TASK GOAL: Your task is to find every line of the data that holds the string "middle" and copy it.

ENTRIES PROVIDED:
__________________________________________________
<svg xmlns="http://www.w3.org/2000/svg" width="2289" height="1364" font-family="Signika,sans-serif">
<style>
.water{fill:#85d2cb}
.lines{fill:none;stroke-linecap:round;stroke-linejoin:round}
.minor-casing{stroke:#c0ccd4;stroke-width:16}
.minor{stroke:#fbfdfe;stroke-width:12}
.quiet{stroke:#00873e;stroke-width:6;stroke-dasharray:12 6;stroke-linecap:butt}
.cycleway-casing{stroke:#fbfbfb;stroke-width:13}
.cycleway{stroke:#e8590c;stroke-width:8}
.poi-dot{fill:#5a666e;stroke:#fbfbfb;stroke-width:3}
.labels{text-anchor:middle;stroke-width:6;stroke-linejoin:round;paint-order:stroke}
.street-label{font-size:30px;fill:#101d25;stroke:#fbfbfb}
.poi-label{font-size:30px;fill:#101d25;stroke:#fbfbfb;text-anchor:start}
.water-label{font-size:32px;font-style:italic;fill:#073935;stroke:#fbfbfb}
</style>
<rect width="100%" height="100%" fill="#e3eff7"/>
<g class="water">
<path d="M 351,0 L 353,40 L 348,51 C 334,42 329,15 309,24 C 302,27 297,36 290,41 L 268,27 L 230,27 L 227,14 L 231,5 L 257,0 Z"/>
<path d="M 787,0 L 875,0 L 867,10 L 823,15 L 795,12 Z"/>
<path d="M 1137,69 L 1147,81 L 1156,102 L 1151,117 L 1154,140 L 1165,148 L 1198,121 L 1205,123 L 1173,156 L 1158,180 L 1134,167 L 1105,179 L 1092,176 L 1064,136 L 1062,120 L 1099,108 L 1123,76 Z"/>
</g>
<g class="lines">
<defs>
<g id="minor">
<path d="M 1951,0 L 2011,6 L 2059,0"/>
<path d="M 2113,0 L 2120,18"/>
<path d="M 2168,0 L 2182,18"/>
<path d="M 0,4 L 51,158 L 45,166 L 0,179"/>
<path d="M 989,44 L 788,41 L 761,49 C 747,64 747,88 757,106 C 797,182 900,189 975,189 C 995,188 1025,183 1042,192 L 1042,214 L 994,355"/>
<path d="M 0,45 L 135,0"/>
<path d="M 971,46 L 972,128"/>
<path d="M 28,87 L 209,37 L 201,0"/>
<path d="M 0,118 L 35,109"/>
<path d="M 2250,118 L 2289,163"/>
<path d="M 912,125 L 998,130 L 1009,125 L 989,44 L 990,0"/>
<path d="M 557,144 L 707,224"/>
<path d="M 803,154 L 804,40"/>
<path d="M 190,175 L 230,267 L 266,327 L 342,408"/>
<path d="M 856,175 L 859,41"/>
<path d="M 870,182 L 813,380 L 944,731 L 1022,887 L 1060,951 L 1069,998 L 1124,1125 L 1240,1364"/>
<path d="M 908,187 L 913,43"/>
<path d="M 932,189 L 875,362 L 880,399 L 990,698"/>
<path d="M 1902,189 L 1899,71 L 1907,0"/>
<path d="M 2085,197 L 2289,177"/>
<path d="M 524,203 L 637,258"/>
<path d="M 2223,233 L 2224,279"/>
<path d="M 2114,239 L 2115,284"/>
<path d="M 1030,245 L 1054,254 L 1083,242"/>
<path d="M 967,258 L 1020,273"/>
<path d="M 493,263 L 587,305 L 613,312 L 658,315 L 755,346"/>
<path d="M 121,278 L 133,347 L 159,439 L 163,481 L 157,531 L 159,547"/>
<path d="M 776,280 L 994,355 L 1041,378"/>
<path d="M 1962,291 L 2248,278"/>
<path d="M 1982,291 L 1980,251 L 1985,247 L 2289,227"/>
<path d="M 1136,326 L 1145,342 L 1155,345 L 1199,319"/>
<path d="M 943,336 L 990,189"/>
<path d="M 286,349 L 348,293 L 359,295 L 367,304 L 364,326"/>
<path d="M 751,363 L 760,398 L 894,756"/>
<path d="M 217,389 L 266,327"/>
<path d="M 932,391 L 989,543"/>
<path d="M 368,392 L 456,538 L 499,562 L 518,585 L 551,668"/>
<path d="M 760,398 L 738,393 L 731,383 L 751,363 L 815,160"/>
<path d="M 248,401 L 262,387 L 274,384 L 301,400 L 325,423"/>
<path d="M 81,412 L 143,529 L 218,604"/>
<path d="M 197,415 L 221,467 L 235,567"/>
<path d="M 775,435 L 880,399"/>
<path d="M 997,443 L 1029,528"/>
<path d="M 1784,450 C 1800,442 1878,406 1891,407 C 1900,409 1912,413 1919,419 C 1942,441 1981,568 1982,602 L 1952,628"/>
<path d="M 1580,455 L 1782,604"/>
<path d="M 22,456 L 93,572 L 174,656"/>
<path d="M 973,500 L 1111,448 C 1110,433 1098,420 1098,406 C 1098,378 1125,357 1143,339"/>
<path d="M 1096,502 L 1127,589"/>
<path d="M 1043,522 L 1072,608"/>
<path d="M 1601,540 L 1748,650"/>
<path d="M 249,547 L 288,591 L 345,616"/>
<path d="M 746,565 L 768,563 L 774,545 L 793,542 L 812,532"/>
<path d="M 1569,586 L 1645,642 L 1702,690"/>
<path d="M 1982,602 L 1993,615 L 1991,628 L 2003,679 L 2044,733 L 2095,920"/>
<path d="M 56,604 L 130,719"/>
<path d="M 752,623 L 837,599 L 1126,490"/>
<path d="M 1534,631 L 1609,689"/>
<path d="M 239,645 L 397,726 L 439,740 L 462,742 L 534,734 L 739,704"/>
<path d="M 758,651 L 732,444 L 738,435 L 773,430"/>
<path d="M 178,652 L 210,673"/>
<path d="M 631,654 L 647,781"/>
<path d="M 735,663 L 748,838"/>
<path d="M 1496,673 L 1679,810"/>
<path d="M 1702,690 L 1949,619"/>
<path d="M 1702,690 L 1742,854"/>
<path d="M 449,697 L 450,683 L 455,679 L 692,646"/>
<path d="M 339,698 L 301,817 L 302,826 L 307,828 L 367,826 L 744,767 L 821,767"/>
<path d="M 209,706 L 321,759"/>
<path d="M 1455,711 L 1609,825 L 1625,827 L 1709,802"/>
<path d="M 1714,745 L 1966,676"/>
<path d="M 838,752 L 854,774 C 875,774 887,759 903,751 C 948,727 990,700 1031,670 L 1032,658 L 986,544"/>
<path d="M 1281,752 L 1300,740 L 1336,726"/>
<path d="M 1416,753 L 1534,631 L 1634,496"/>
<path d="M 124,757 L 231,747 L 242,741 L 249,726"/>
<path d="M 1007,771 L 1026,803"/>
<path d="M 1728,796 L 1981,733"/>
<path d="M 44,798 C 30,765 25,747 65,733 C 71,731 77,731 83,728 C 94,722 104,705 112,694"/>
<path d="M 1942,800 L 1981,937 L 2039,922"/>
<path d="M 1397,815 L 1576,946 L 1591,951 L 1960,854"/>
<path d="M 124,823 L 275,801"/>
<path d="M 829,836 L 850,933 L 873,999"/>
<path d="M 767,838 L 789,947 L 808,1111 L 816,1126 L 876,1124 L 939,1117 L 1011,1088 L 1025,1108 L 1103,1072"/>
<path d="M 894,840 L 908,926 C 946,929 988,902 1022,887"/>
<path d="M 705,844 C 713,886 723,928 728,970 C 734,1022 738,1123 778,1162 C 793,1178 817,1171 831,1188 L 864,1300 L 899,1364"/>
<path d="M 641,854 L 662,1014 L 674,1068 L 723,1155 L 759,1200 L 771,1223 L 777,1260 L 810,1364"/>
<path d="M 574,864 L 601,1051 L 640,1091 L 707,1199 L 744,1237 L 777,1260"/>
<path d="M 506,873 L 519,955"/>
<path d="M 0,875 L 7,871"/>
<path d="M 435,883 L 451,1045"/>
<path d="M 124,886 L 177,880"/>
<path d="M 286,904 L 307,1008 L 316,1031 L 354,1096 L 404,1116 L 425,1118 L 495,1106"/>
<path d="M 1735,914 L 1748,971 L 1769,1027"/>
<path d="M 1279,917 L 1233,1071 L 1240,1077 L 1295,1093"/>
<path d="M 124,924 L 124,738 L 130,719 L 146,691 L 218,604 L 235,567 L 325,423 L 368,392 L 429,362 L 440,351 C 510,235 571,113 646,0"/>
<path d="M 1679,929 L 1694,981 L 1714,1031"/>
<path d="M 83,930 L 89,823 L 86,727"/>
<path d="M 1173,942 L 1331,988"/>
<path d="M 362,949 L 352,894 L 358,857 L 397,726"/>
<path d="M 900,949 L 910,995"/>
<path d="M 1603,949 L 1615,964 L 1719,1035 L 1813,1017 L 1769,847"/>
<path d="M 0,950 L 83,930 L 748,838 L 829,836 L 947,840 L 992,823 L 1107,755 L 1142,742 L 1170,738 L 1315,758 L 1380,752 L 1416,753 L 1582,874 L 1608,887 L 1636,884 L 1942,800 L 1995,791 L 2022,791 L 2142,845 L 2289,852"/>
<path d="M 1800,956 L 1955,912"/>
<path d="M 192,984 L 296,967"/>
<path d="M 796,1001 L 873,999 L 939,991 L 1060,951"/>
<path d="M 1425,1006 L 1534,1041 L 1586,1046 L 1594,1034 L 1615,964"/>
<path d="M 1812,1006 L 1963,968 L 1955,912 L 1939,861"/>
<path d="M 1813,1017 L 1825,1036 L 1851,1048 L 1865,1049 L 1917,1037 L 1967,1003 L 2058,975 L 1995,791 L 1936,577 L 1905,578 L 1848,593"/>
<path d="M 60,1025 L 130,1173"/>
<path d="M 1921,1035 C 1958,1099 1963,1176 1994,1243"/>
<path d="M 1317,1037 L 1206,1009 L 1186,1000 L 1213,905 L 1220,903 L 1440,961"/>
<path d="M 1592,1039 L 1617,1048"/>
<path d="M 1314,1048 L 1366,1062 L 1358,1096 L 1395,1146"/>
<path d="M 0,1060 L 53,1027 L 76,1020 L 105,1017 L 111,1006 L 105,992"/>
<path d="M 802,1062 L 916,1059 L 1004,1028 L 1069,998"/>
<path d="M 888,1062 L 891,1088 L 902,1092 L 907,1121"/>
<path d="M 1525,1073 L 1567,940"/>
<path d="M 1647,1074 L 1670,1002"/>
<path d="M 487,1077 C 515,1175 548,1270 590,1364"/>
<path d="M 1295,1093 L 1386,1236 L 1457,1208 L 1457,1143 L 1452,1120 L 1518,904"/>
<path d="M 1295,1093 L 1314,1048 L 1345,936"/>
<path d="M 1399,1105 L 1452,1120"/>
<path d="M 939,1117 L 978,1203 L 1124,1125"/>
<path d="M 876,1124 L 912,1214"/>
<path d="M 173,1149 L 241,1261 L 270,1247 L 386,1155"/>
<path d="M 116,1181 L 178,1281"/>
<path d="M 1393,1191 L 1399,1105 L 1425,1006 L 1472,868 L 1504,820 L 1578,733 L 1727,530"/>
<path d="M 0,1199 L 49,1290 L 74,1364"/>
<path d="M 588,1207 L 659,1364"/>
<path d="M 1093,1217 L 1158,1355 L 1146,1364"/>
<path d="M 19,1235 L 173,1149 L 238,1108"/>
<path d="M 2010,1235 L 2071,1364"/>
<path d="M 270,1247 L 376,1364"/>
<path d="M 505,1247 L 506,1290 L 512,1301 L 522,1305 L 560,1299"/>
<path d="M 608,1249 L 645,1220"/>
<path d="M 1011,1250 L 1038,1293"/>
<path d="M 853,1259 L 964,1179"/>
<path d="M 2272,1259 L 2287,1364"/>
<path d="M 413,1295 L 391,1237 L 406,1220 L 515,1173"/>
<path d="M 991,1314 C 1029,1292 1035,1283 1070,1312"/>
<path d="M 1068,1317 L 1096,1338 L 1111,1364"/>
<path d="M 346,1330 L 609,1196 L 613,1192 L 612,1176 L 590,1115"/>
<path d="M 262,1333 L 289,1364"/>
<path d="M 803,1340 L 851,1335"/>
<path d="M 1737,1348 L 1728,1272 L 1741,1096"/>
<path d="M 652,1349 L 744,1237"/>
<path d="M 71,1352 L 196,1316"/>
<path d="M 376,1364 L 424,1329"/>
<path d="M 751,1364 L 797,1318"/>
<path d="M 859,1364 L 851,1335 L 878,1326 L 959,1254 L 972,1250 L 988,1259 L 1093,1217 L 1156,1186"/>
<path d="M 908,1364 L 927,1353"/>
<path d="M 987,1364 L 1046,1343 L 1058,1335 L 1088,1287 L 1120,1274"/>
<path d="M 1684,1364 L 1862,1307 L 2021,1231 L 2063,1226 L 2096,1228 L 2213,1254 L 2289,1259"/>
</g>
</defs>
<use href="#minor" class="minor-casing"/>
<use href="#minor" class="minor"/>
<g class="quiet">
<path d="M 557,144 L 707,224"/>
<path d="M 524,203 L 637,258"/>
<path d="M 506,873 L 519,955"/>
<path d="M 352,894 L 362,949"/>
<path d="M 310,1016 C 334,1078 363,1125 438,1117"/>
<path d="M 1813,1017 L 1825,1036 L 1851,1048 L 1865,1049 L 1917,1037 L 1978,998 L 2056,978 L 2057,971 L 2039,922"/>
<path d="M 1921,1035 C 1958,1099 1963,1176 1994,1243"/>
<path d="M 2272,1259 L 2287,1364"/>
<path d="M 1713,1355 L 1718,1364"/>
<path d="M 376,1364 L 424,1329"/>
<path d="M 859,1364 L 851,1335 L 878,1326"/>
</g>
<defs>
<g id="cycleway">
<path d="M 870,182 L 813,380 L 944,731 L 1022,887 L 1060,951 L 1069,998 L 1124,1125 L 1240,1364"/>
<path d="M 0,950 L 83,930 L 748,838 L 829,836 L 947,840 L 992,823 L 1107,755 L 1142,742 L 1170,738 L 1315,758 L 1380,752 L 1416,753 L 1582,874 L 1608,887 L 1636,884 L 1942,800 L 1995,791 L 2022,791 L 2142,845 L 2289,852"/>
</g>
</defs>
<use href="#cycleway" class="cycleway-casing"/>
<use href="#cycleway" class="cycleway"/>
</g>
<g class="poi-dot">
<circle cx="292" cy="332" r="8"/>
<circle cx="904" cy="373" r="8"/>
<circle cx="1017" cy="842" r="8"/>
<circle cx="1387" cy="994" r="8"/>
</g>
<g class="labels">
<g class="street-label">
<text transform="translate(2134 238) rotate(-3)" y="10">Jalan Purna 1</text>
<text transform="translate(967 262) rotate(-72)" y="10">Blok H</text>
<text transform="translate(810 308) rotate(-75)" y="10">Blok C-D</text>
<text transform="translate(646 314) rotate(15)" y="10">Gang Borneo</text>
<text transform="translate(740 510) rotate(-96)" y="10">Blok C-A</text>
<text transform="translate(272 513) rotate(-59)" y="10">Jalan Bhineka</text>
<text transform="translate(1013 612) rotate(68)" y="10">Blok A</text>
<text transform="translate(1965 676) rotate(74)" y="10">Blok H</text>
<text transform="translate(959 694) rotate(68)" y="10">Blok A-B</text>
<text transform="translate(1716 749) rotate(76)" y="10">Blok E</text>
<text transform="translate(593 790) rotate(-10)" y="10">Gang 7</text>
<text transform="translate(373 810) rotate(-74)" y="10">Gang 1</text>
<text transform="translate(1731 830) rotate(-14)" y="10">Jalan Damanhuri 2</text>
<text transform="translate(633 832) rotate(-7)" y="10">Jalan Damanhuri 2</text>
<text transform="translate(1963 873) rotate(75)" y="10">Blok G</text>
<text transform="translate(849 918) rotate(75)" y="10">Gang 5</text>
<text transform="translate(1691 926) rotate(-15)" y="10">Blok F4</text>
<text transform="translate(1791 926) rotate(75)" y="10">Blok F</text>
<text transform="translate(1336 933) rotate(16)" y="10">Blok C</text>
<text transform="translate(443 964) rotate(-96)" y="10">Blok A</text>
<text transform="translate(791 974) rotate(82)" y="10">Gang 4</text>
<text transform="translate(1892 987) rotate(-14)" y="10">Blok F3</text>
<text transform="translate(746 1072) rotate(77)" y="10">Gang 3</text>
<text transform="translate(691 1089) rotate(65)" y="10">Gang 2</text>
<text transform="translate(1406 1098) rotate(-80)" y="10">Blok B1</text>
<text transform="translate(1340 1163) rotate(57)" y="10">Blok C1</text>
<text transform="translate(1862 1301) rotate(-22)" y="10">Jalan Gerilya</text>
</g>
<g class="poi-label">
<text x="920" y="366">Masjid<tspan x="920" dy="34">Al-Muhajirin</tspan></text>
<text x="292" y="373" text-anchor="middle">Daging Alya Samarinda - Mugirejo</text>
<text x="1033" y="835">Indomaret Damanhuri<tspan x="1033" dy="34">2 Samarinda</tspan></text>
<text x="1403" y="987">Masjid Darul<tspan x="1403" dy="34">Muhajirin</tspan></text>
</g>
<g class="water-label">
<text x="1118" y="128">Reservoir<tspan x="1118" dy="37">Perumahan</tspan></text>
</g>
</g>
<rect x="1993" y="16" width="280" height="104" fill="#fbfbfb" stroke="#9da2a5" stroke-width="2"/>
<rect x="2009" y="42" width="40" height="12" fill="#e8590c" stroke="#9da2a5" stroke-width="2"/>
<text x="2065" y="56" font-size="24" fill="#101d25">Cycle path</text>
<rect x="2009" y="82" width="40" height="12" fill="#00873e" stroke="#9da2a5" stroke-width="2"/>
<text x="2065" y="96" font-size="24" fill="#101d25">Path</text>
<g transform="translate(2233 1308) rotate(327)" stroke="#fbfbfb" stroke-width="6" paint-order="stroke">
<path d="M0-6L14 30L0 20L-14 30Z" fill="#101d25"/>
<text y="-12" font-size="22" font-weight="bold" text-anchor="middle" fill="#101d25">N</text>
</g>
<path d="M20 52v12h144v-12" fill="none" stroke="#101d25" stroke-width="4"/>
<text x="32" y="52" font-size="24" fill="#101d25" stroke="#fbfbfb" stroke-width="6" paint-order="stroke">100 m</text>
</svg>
__________________________________________________
RESPONSE:
.labels{text-anchor:middle;stroke-width:6;stroke-linejoin:round;paint-order:stroke}
<text x="292" y="373" text-anchor="middle">Daging Alya Samarinda - Mugirejo</text>
<text y="-12" font-size="22" font-weight="bold" text-anchor="middle" fill="#101d25">N</text>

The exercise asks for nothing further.